++++ DOCUMENT EXCERPT
OpenJurist

48 F3d 1220 Wilcox v. Littlefield

Warner WILCOX, Petitioner-Appellant,
v.
John LITTLEFIELD, Warden, Respondent-Appellee.

No. 94-3625.

United States Court of Appeals, Sixth Circuit.

March 8, 1995.

48 F.3d 1220
NOTICE: Sixth Circuit Rule 24(c) states that citation of unpublished dispositions is disfavored except for establishing res judicata, estoppel, or the law of the case and requires service of copies of cited unpublished dispositions of the Sixth Circuit.

1

Before: NELSON and DAUGHTREY, Circuit Judges; and CHURCHILL, District Judge.*

ORDER

2

Warner Wilcox, an Ohio prisoner, appeals a district court order denying his petition for a writ of habeas corpus filed pursuant to 28 U.S.C. Sec. 2254. Both parties have waived oral argument, and this panel unanimously agrees that oral argument is not needed. Fed.R.App.P. 34(a).

3

On October 15, 1990, Wilcox was convicted by a Cuyahoga County, Ohio, jury of one count of possession of heroin in less than bulk amount, with one firearm specification and a prior conviction specification, upon which he was sentenced to four to ten years of incarceration, with three years to be actual incarceration, to be served consecutively to the sentences imposed upon the remaining counts; one count of carrying a loaded, concealed weapon, upon which he was sentenced to four to ten years of incarceration, with three years to be actual incarceration; and one count of having a weapon under a disability, upon which he was sentenced to three to five years of incarceration, with the sentences on the second and third counts to be served concurrently to one another.

4

In his habeas petition filed January 25, 1993, Wilcox asserted a violation of his Fourth Amendment rights, as well as several violations of his Fourteenth Amendment due process rights. Wilcox's habeas petition was referred to a magistrate judge who recommended that the petition be denied. Upon de novo review of the report and recommendation and Wilcox's objections, the district court adopted the report and recommendation in an order filed September 13, 1993. This timely appeal followed.
++++++++
> STATED TASK 1
In the entries, go from the line with "order: Myliobatiformes" up to and including the last line, and swap "common name" for "everyday name". Leave everything else in those lines the same.
++++ LISTED ENTRIES
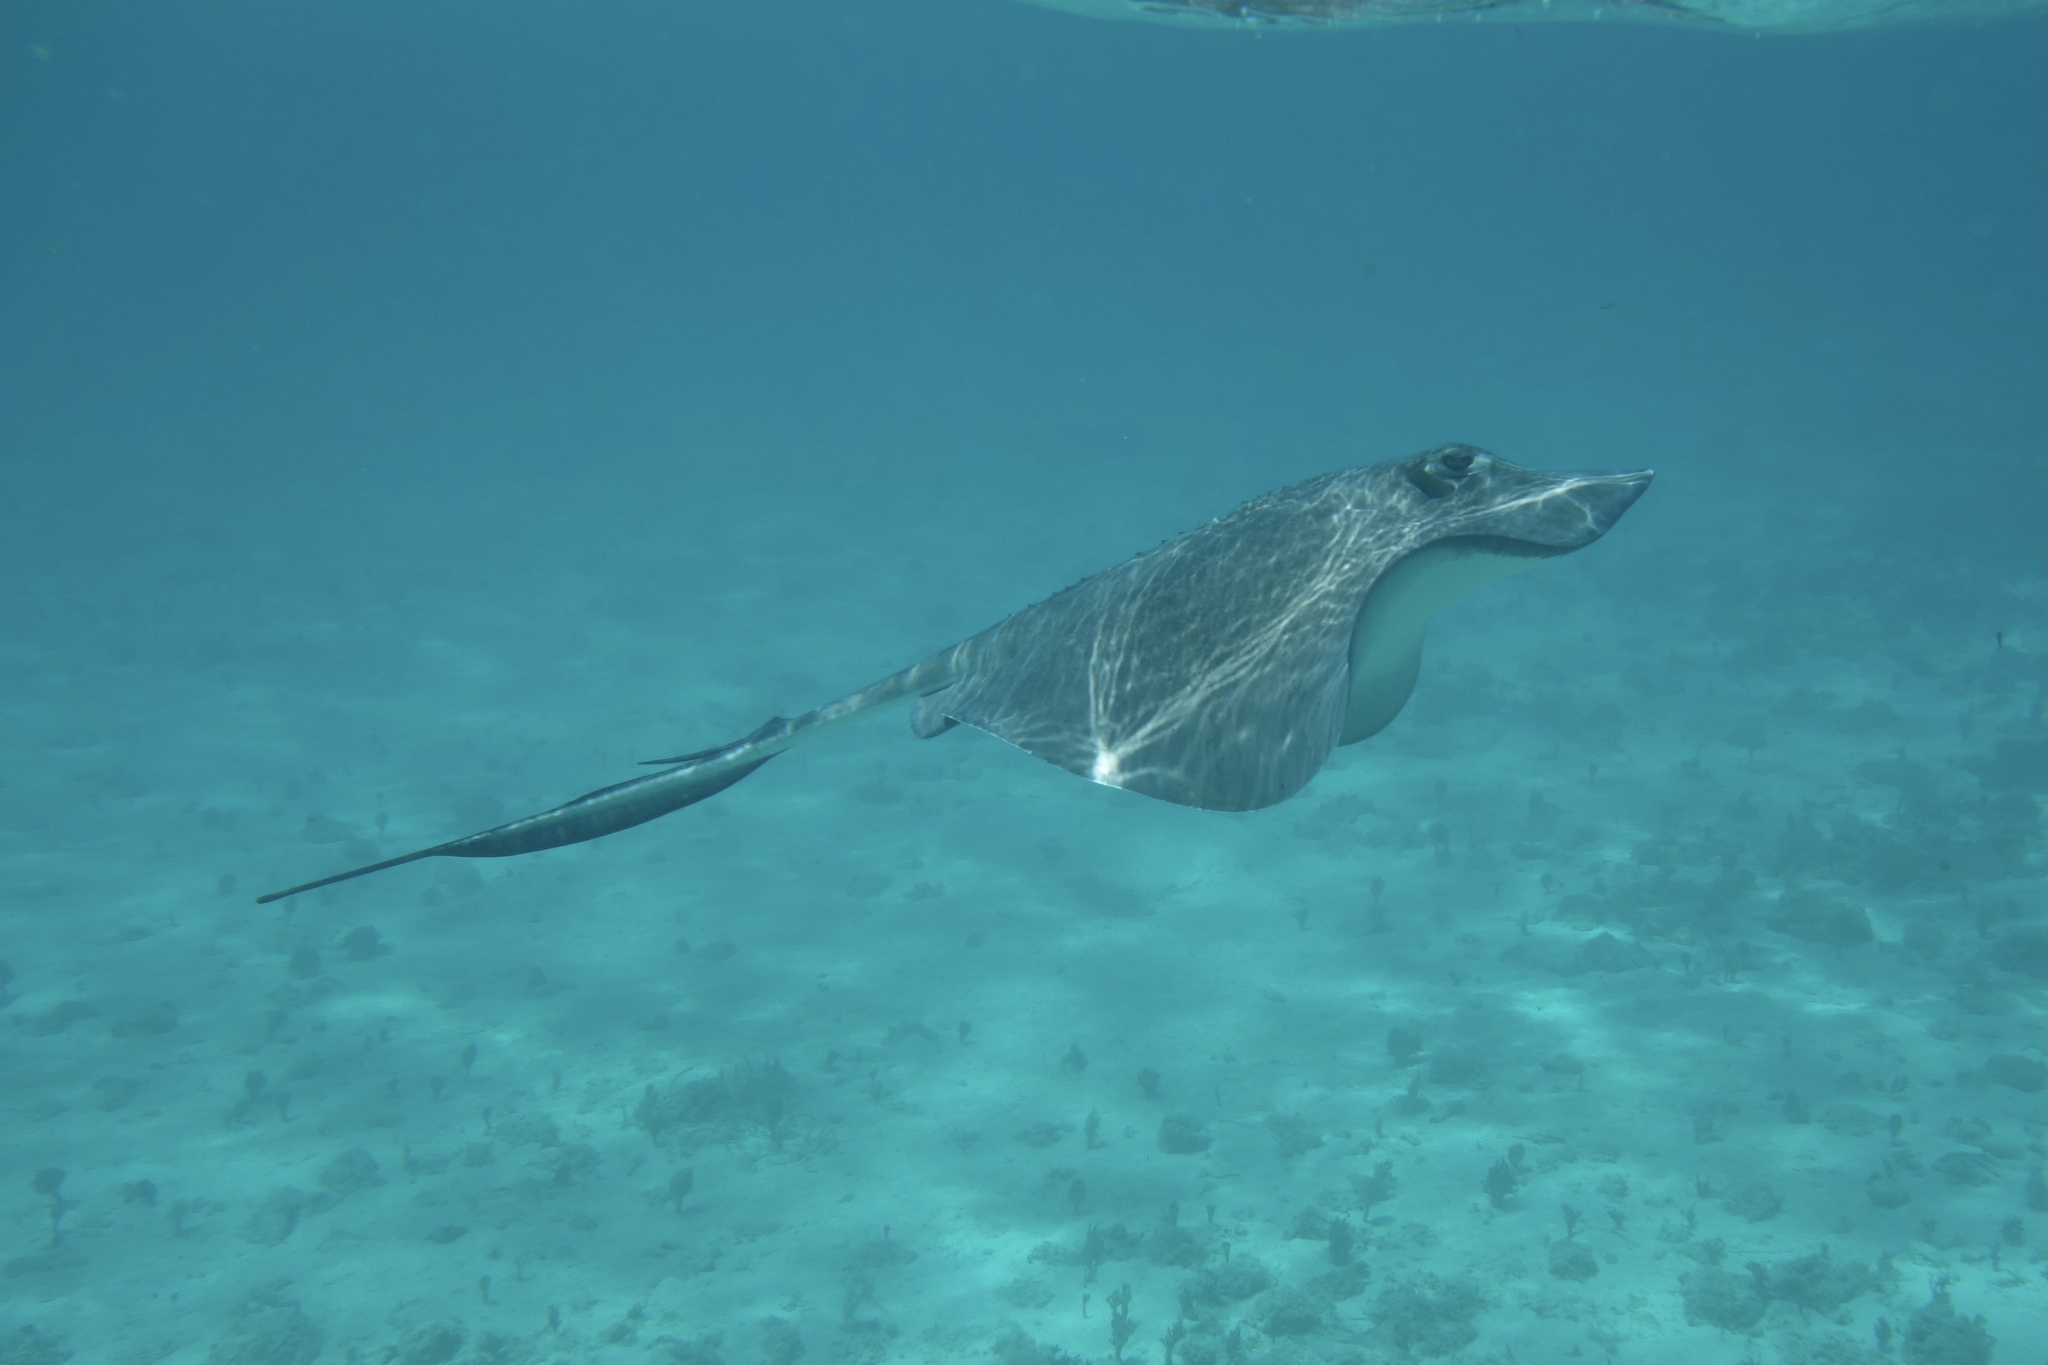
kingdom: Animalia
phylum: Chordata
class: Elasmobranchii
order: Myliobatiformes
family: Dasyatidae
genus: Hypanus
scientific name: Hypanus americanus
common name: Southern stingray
++++++++
> STATED TASK 2
Set down the words of the court order from "March 8, 1995." up to and including "the Sixth Circuit.", with no changes.

> CORRECT OUTPUT 1
order: Myliobatiformes
family: Dasyatidae
genus: Hypanus
scientific name: Hypanus americanus
everyday name: Southern stingray

> CORRECT OUTPUT 2
March 8, 1995.

48 F.3d 1220
NOTICE: Sixth Circuit Rule 24(c) states that citation of unpublished dispositions is disfavored except for establishing res judicata, estoppel, or the law of the case and requires service of copies of cited unpublished dispositions of the Sixth Circuit.